Religion: Funerary Rituals
The aim of The Funerary Rituals project is to give insight to unique funerary practices from around the world. Funerary practices play a significant role in all religions. More specifically, this page will examine the vast differences in the one thing every culture has in common- death, how and why the rituals are practices.
A few definitions to help understanding.
Ritual – A set of specific actions used to guide the practitioner through an event in which each step had significance.
Rite of passage – Can be broken down into general process. Separation, the participants are removed from the population. Liminal state, the participants exist outside of society. Essentially, these people are “dead.” After completion of the ritual, they are reincorporated back with their new status.
Communitas – the sense of connection and camaraderie experienced between the participants of a ritual
Sami people inhabit parts of northern Norway, Sweden, Finland, and Russia. Pre-Christian beliefs were polytheistic and animistic, believing that rocks, mountains, rivers, and everything on earth had spirits. They also believed in and had shamans.
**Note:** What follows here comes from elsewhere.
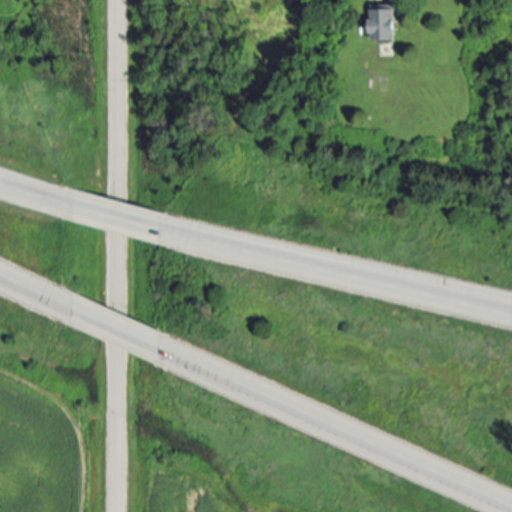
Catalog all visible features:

The Japanese culture is intricate as it is vastly traditional, filled with cues and customs that have intrigued people for centuries. Tea ceremonies, kimono, and katana color the wondrous history of Japan’s past and still hold fast to these traditions over the long test of time.
The Tibetan culture located northeast of the Himalayas, follows the beliefs and practices of Vajrayana Buddhism which performs a sky burial, in which the deceased remains are eaten by vultures. The vultures are given the human flesh are believed to be Dakinis, or angels. Tibetans believe that by giving the body to these angles, that the deceased’s spirit is better able to reach the next world.
The Wari of the Brazilian Amazon once practiced endocannibalism, specifically mortuary cannibalism. Endocannibalism is the consumption of members of one’s own group. This was done as a form of utmost respect to those who had died. The Wari no longer take practice this ritual after Christian missionaries converted the tribes in the 1960’s. Today the Wari simply bury their deceased after waiting 3 days.
The ancient Hawaiians practiced several different traditional funerary rituals. Cave burial, monument burial, and sand/earth burials were most common. These different methods of burial were based on the life or family members of the deceased. For example, cremation was used as a form of punishment, water burials could have been tied to the family guardian spirit.
There is much to learn by studying religion and ritual, it’s the one thing unique to humans and ties all people together. Both religion and ritual has always been a part if human life yet it constantly changes. Funerary rituals are the key link to a cultures understanding of the physical and spiritual world.